# [Selected extract]
A National Plan for Sport and Recreation can not be delivered in a silo, it should be part of a broader National Development Plan linked to other related development plans such as: National Youth Development Plan (please see Youth Charter National Call 2 Action); National Education Plan; National Health Plan; National Employment and Enterprise Plan.
Such plans should be established with clear Development Goals and Short (1 to 3 years), Medium (5 Year) and Long Term (10 Year) aims, objectives, outcomes and outputs. These plans should be part of British Law, with governments held to account for delivering them.
These plans would have to be delivered along with fiscal planning, which should be set as a percentage of GDP/GNI. For example, Public Sector spending could be set at 50% of GDP and GNI, and then public spending (including debt repayments) could set against this, with tax revenues also set at achieving this target without annual deficits except in times of recession. UNESCO recommends 4% to 6% GDP is invested in Education, the UK Education spending dropped to 3.9% GDP in 20118/19 and 2019/20.

# [Prompt]
From the passage above on a national plan for sport and recreation, reproduce word for word the part that opens with the words containing "These plans would" and closes with "20118/19 and 2019/20.".

# [Material provided]
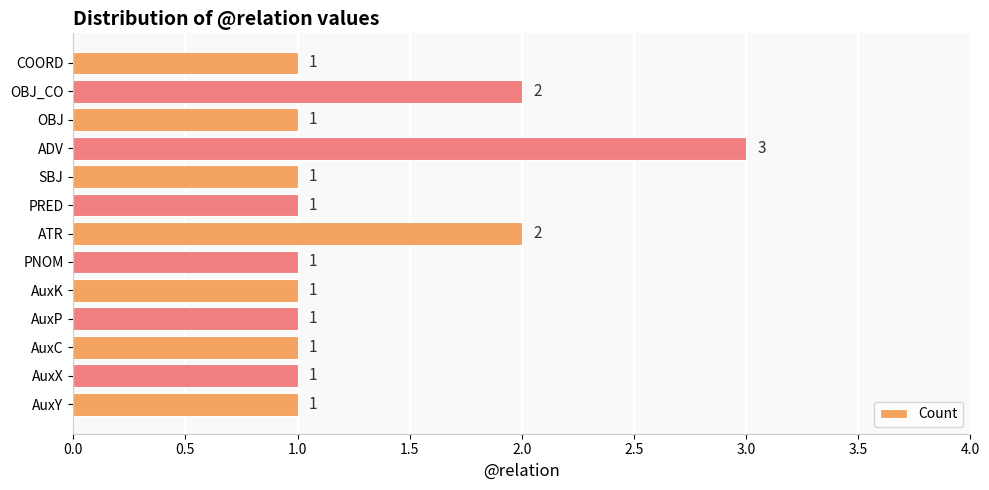

How many series are shown in this chart?

1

# [Solution for this problem]
These plans would have to be delivered along with fiscal planning, which should be set as a percentage of GDP/GNI. For example, Public Sector spending could be set at 50% of GDP and GNI, and then public spending (including debt repayments) could set against this, with tax revenues also set at achieving this target without annual deficits except in times of recession. UNESCO recommends 4% to 6% GDP is invested in Education, the UK Education spending dropped to 3.9% GDP in 20118/19 and 2019/20.